The duty guard’s return smirk was knowing. “Of course, Lord Mi—Lord Vorkosigan.” He eyed Elena with fresh speculation, one eyebrow quirking.

“Miles,” Elena whispered furiously as the door swung closed, cutting off the steady murmur of voices, clink of glass and silver, soft tread of feet from Piotr Vorkosigan’s wake that penetrated from nearby rooms. “Do you realize what he’s going to think?”

“Evil to him who evil thinks,” he flung gaily over his shoulder. “Just so he doesn’t think of this...” He palmed the lock to the comconsole, with its double-scrambled links to military headquarters and the Imperial Residence, that sat incongruously before the carved marble fireplace. Elena’s mouth fell open in astonishment as its force screen parted. A few passes of his hands brought the holovid plates to life.

“I thought that was top security!” she gasped.

“‘Tis. But Captain Koudelka was giving me a little tutoring on the side, before, when I was—” a bitter smile, a jerk of the wrist, “studying. He used to tap into the battle computers—the real ones, at headquarters— and run simulations for me. I thought he might not have remembered to unkey me...” he was half-absorbed, entering a tattoo of complex directions.

“What are you doing? “ she asked nervously.

“Entering Captain Koudelka’s access code. To get military records.”

“Ye gods, Miles!”

“Don’t worry about it.” He patted her hand. “We’re in here necking, remember? Nobody’s likely to come in here tonight but Captain Koudelka, and he won’t mind that. We can’t miss. Thought I’d start with your father’s Service record. Ah, here...” The holovid plate threw up a flat screen and began displaying written records. “There’s bound to be something about your mother on it, that we can use to unravel,” he paused, sitting back puzzled, “the mystery...” He flipped through several screens.

“What?” Elena agitated.

“Thought I’d peek into near the time you were born—I thought he’d quit the Service just before, right?”

“Right.”

“Did he ever say he was involuntarily medically discharged?”

“No...” She peered over his shoulder. “That’s funny. It doesn’t say why.”

“Tell you what’s funnier. His entire record for most of the preceding year is sealed. Your time. And the code on it—very hot. I can’t crack it without triggering a doublecheck, which would end—yes, that’s Captain Illyan’s personal mark. I definitely don’t want to talk to him.” He quailed at the thought of accidentally summoning the attention of Barrayar’s Chief of Imperial Security.

“Definitely,” croaked Elena, staring at him in fascination.

“Well, let’s do some time-travelling,” Miles pattered on. “Back, back... Your father doesn’t seem to have gotten along too well with this Commodore Vorrutyer fellow.”

Elena perked with interest. “Was that the same as the Admiral Vorrutyer who was killed at Escobar?”
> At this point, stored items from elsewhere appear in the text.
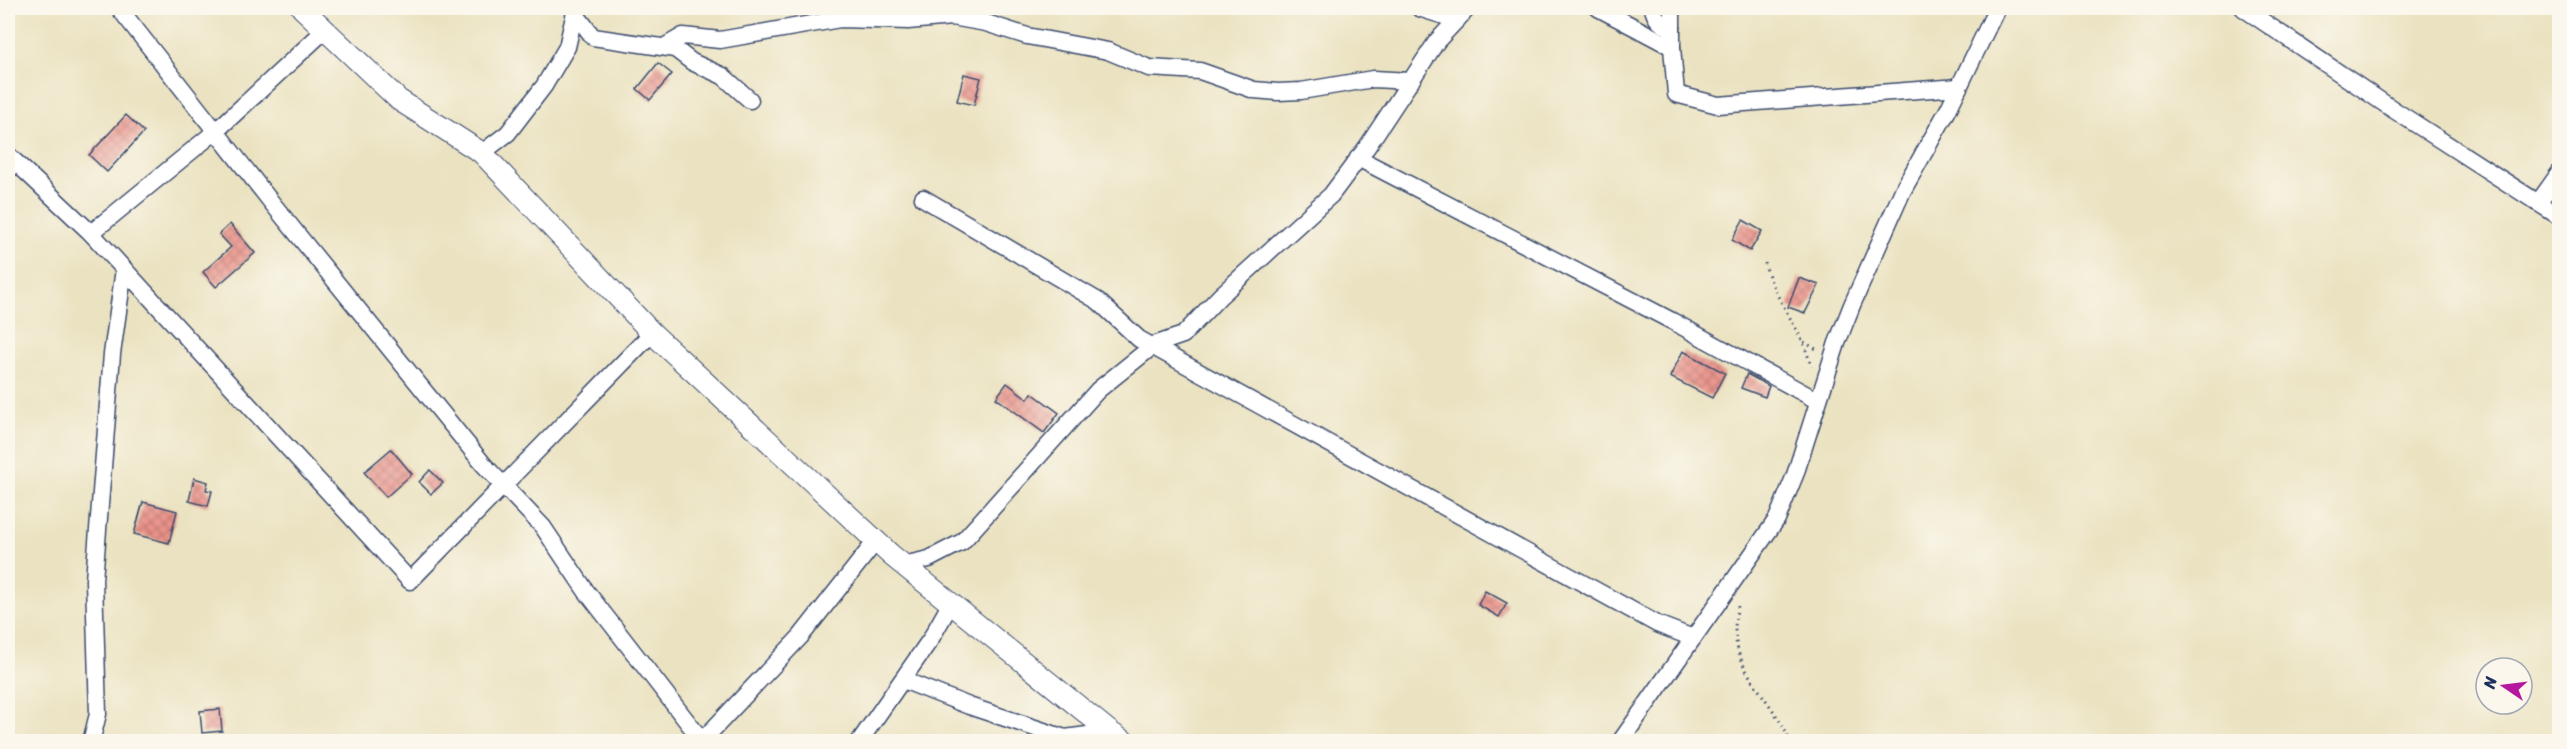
<svg xmlns="http://www.w3.org/2000/svg" width="2567" height="749" viewBox="0 0 2567 749" font-family="Sriracha,sans-serif">
	<style>
		.building { fill: url(#building-cross-hatch) }
		.lines { fill: none; stroke-linecap: round; stroke-linejoin: round }
		.minor-casing { stroke: #3a4a6d; stroke-width: 19 }
		.tertiary-casing { stroke: #3a4a6d; stroke-width: 23 }
		.path { stroke: #3a4a6d; stroke-width: 3; stroke-dasharray: 1.5 4.5; stroke-linecap: butt }
		.minor { stroke: #fff; stroke-width: 16 }
		.tertiary { stroke: #fff; stroke-width: 21 }
	</style>
	<defs>
		<pattern id="building-cross-hatch" width="8" height="8" patternUnits="userSpaceOnUse" patternTransform="scale(1.5)"><rect width="8" height="8" fill="#ea9289"/><path d="M0 0l8 8M0 8l8-8" fill="none" stroke="#bd7873"/></pattern>
	</defs>
	<rect width="100%" height="100%" fill="#fbf7ec"/>
	<filter id="ink" filterUnits="userSpaceOnUse"><feTurbulence type="fractalNoise" baseFrequency=".0167" numOctaves="2"/><feDisplacementMap in="SourceGraphic" scale="12" xChannelSelector="R" yChannelSelector="G"/><feConvolveMatrix kernelMatrix="1 2 1 2 8 2 1 2 1" color-interpolation-filters="sRGB"/></filter>
	<filter id="wash" filterUnits="userSpaceOnUse"><feTurbulence type="fractalNoise" baseFrequency=".008" numOctaves="4" result="noise"/><feDisplacementMap in="SourceGraphic" scale="24" xChannelSelector="R" yChannelSelector="G"/><feGaussianBlur stdDeviation="1.35" result="paint"/><feColorMatrix in="noise" values="0 0 0 0 0 0 0 0 0 0 0 0 0 0 0 0 0 1.4 0 .05"/><feComposite in="paint" operator="in"/></filter>
	<g filter="url(#wash)">
		<rect width="100%" height="100%" fill="#eae2c0"/>
		<g id="blocks">
			<!-- building -->
			<g class="building">
				<polygon points="658,63 672,74 650,100 637,89"/>
				<polygon points="964,74 981,78 974,105 957,101"/>
				<polygon points="126,115 144,132 107,172 89,155"/>
				<polygon points="1743,220 1762,231 1750,251 1732,240"/>
				<polygon points="230,224 255,253 216,287 203,272 231,247 219,234"/>
				<polygon points="1799,278 1819,285 1805,313 1788,307"/>
				<polygon points="1683,351 1725,373 1712,398 1670,377"/>
				<polygon points="1747,374 1769,386 1765,397 1741,388"/>
				<polygon points="1007,383 1028,399 1032,393 1059,413 1044,433 996,398"/>
				<polygon points="391,449 412,474 386,497 364,472"/>
				<polygon points="430,470 443,483 431,494 419,482"/>
				<polygon points="194,478 208,482 206,490 212,491 208,506 189,501"/>
				<polygon points="143,502 177,511 169,543 134,534"/>
				<polygon points="1485,591 1507,603 1499,617 1478,605"/>
				<polygon points="220,709 222,731 202,733 200,711"/>
			</g>
		</g>
	</g>
	<g filter="url(#ink)">
		<use href="#blocks" fill-opacity="0" stroke="#3a4a6d" stroke-width="1.5"/>
		<g class="lines">
			<!-- minor casing -->
			<g class="minor-casing">
				<g id="minor">
					<polyline points="119,8 272,203 484,465 543,527 586,591 703,742"/>
					<polyline points="1419,8 1457,20"/>
					<polyline points="1598,8 1672,47"/>
					<path d="M 1653,8 C 1655,19 1661,25 1672,28"/>
					<polyline points="1672,8 1672,47 1676,94 1718,105 1959,87"/>
					<polyline points="2243,8 2394,110 2560,217"/>
					<polyline points="575,13 593,37 675,49 692,62 723,76 750,100"/>
					<polyline points="664,47 683,36 720,40 840,19 908,21 952,17 986,23 1027,36 1108,51 1149,68 1200,71 1254,90 1278,92 1301,91 1373,79 1411,81"/>
					<polyline points="482,153 508,133 544,86 567,47 576,8"/>
					<polyline points="8,155 91,233 410,581 652,333"/>
					<polyline points="1358,158 1672,321 1818,401"/>
					<polyline points="923,198 1098,301 1139,339 1657,624 1693,638"/>
					<polyline points="2538,203 2560,172"/>
					<polyline points="91,233 216,131 325,30"/>
					<polyline points="903,565 929,559 962,542 1098,390 1154,345 1183,335 1220,296 1331,195 1367,147 1437,41 1468,8"/>
					<polyline points="903,680 969,706 1065,738 1110,732"/>
					<polyline points="91,742 98,714 94,580 112,354 124,269"/>
					<polyline points="701,742 801,636 876,541"/>
					<polyline points="859,742 930,640 951,603"/>
					<polyline points="1620,742 1777,519 1795,475 1837,343 1852,305 1903,190 1948,110 1997,8"/>
				</g>
			</g>
			<!-- tertiary casing -->
			<g class="tertiary-casing">
				<polyline id="tertiary" points="302,8 399,100 482,153 652,333 891,555 1110,732 1125,742"/>
			</g>
			<!-- path -->
			<g class="path">
				<path d="M 1765,263 C 1774,301 1803,329 1811,367"/>
				<polyline points="1804,342 1816,349"/>
				<path d="M 1738,606 C 1723,668 1770,691 1790,742"/>
			</g>
			<!-- minor -->
			<use href="#minor" class="minor"/>
			<!-- tertiary -->
			<use href="#tertiary" class="tertiary"/>
		</g>
	</g>
	<!-- margin -->
	<rect width="2567" height="749" fill="none" stroke="#fbf7ec" stroke-width="30"/>
	<!-- north arrow -->
	<g transform="translate(2504 686) rotate(284)"><circle r="28" fill="#fbf7ec" stroke="#a1a7b3" stroke-width="1.5"/>
	<path d="M0-4.5L10 22L0 15L-10 22Z" fill="#b5179e"/>
	<text y="-9" font-size="16" font-weight="bold" text-anchor="middle" fill="#1b2f5e">N</text>
	</g>
</svg>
“Um... Yes, Ges Vorrutyer. Hm.” Bothari had been the commodore’s batman, it appeared, for several years. Miles was surprised. He’d had the vague impression that Bothari had served under his father as a ground combat soldier since the beginning of time. Bothari’s service with Vorrutyer ended in a constellation of reprimands, black marks, discipline parades, and sealed medical reports. Miles, conscious of Elena staring over his shoulder, whipped past these quickly. Oddly inconsistent. Some, bizarrely petty, were marked with ferocious punishments. Others, astonishingly serious—had Bothari really held an engineering tech at plasma-arc-point in a lavatory for sixteen hours? and for God’s sake, why? —disappeared into the medical reports and resulted in no discipline at all.

Going farther into the past, the record steadied. A lot of combat in his twenties. Commendations, citations for being wounded, more commendations. Excellent marks in basic training. Recruiting records. “Recruiting was a lot simpler in those days,” Miles said enviously.

“Oh! Are my grandparents on that?” asked Elena eagerly. “He never talks about them, either. I gather his mother died when he was rather young. He’s never even told me her name.”

“Marusia,” Miles sounded out, peering. “Fuzzy photostat.”

“That’s pretty,” said Elena, sounding pleased. “And his father’s?”